04-10-2009 01:11 AM
Greetings.
Background
I have two USB-8473 converters connected to each other and connected to a laptop through an external USB hub. The converters are CAN0 and CAN1. The kernel driver nicanpkw.sys is version 2.5.0f0 and the Nican.dll is version 2.5.0.49152.
Problem
A simple test program (attached) fires a NC_ST_WRITE_SUCCESS notification even though ncWrite is never called. I've tried removing and reinserting the USB-8473s.
PLEASE, someone tell me there's a problem with the test program. I REALLY need notifications to work.
Thank you,
Brian
04-14-2009 06:10 PM
Brian,
This may help you.
In NI-CAN manual it mentions the following:
"When communication starts, the Write Success state is true by default.
For CAN, write success means that the frame won arbitration, and was
acknowledged by a remote device."
Here is the link to the manual:
http://www.ni.com/pdf/manuals/370289j.pdf
Regards,
Sammy Z.

Extracted records
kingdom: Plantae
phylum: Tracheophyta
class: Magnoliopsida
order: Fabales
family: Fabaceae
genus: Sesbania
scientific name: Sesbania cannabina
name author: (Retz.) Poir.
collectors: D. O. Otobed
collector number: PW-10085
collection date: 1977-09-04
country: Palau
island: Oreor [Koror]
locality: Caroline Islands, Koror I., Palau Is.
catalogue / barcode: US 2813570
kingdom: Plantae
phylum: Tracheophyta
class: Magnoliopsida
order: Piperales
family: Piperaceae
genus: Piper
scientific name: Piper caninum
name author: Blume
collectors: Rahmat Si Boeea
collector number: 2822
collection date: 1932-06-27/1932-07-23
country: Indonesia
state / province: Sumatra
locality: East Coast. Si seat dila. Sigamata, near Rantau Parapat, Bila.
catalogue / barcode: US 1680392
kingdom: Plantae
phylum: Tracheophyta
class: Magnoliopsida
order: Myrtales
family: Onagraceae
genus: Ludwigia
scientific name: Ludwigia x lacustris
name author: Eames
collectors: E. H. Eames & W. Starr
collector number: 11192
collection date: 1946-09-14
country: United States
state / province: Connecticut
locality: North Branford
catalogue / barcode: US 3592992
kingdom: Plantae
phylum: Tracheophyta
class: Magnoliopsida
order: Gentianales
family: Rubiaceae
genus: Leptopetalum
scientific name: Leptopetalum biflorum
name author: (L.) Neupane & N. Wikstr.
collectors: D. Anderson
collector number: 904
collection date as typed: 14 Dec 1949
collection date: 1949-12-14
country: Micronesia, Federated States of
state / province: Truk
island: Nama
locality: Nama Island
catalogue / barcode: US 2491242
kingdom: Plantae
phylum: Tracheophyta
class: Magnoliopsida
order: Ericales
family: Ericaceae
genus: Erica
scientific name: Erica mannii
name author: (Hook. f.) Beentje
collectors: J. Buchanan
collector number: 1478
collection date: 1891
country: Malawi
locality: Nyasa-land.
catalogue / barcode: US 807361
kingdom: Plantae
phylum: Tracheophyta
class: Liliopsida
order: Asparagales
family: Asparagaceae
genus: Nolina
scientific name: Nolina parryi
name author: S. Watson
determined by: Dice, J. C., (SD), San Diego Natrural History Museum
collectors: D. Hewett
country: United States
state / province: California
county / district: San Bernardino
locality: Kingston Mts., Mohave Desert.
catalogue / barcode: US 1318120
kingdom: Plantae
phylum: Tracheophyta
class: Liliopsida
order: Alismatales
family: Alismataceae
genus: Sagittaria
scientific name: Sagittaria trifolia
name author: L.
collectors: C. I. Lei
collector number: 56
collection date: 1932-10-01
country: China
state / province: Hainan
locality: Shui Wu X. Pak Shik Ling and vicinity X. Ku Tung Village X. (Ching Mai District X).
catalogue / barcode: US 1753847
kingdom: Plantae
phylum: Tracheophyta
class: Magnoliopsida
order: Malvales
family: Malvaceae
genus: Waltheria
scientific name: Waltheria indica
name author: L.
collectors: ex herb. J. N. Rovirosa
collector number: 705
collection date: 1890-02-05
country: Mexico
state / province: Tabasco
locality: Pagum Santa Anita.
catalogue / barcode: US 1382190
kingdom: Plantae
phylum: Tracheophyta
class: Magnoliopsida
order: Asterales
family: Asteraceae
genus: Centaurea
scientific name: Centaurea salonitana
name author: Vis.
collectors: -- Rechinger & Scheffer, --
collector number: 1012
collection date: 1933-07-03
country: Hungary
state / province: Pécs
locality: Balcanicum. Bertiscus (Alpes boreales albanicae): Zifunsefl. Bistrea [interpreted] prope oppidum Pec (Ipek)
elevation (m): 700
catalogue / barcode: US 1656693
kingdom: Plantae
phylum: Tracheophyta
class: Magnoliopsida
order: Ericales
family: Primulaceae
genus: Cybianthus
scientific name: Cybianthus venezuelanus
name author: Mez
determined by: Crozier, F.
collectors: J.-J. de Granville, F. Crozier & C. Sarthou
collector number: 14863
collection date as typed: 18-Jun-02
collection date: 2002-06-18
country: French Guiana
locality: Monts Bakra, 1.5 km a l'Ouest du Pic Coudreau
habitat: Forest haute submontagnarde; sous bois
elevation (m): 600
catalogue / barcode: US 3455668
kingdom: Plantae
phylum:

§ **ACTIVITY LIST**:
[a] What version number does the forum thread give for the kernel driver nicanpkw.sys?
[b] Using the reply in the forum thread, explain why the test program can get an NC_ST_WRITE_SUCCESS notification even though ncWrite is never called.

§ **COMPLETED EXERCISE**:
[a] Version 2.5.0f0.

[b] The reply quotes the NI-CAN manual, which says the Write Success state is true by default when communication starts. So the notification can fire even if no frame has been written.